Encounters between cultures

When he travels, Jérémy likes to taste what he doesn’t know. He considers smells without judging them, using his cultural references as sources of inspiration: Vietnamese coffee with condensed milk smelled in an alley in Vietnam, lotus flowers… All these travel experiences feed his creativity and mix as much with his French culture of gastronomy and perfumes as with his Mediterranean roots.

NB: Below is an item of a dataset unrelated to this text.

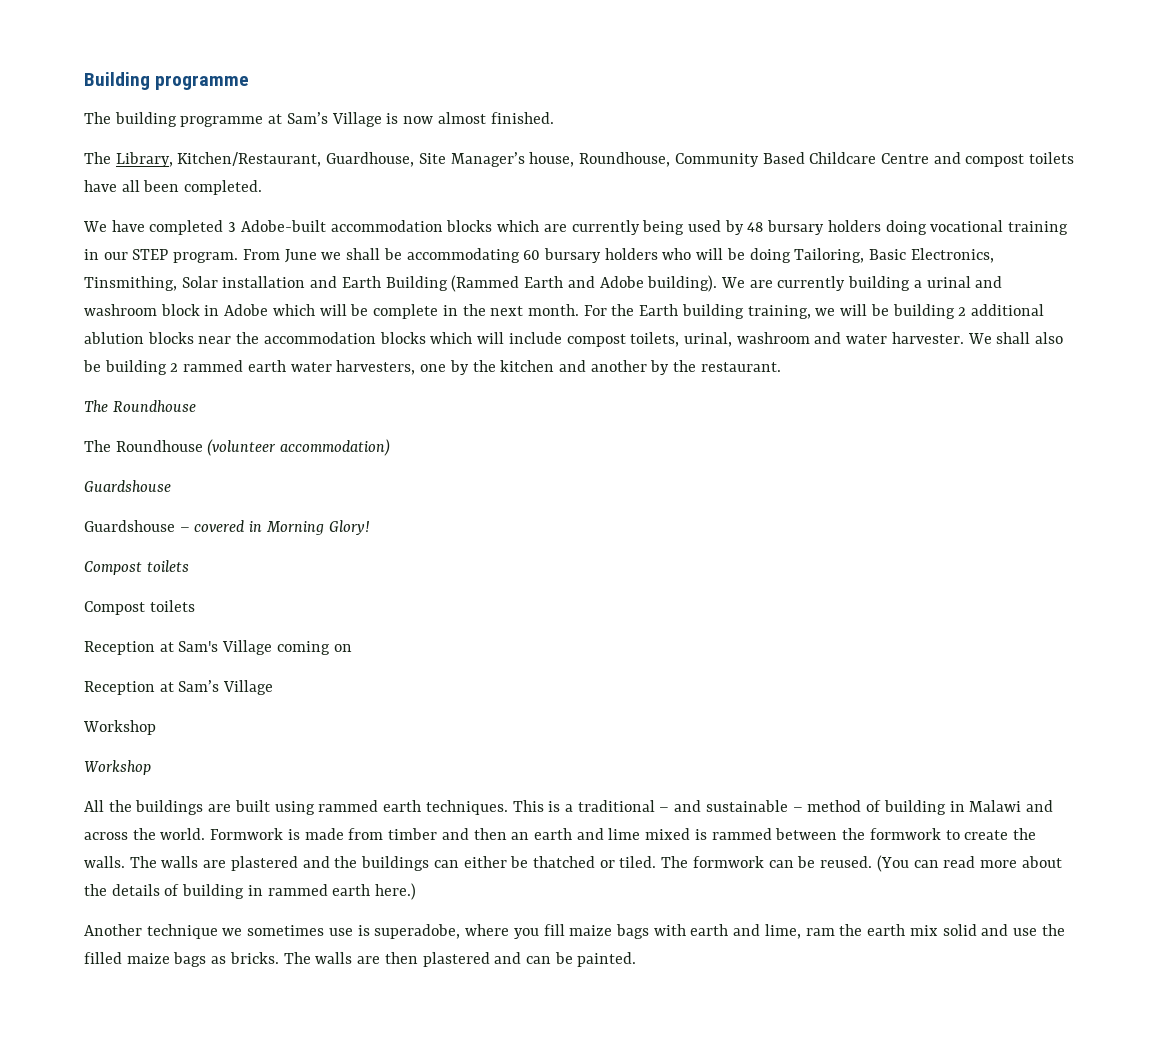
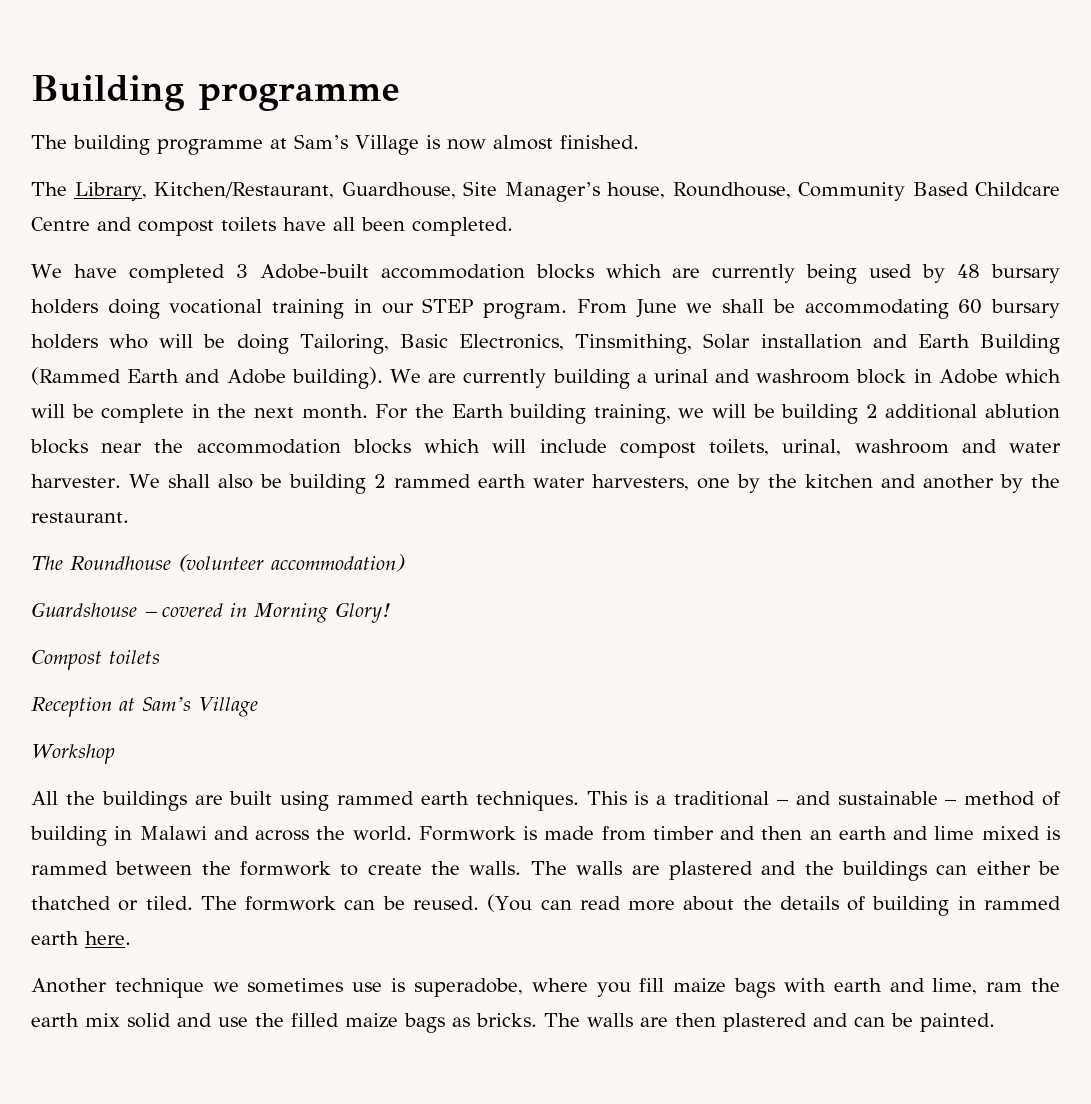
[84,440,203,452] // The Roundhouse -> (171, 563) none
[84,520,175,532] // Guardshouse -> (137, 609) none
[84,600,195,615] [84,640,352,655] [84,680,274,695] [83,720,156,735] // Compost toilets // Reception at Sam's Village coming on // Reception at Sam’s Village // Workshop -> [31,697,258,717] // Reception at Sam’s Village
[375,883,417,900] here.) -> [85,931,131,945] here.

Meeting the Tay community in North Vietnam
Meeting the Tay community in North Vietnam

Just like the two infusions created for a Vietnamese tea house in Paris: “Raconte-moi”(Tell me more), mixed very French plants such as geranium Bourbon, rose of Provins, lime and more exotic elements such as goji berry, ginger, “Avec moi” (With me) combined patchouli, cocoa, the memory of coffee smelled in Vietnam and the smell of the earth after a rain mixed with the smell of cocoa beans and roasted coffee. More recently, for La Fleur nue’s La Chamomile, he has brought together two influences that are particularly dear to him, Reunion Island and the Mediterranean, creating a chamomile-rose geranium accord from Reunion Island and Corsican myrtle. Or these ‘unexpected encounters’, a theme developed for the Neoka brand, combining mate with ingredients such as yuzu, cocoa and bergamot.

Jérémy was recently in Kenya and will soon be leaving for Peru, then Taiwan, Japan, and Korea to meet producers. These journeys will undoubtedly inspire new creations at the crossroads of the vast world and Provence.

*UNESCO is the United Nations Educational, Scientific and Cultural Organization. It seeks to build peace through international cooperation in education, science, and culture.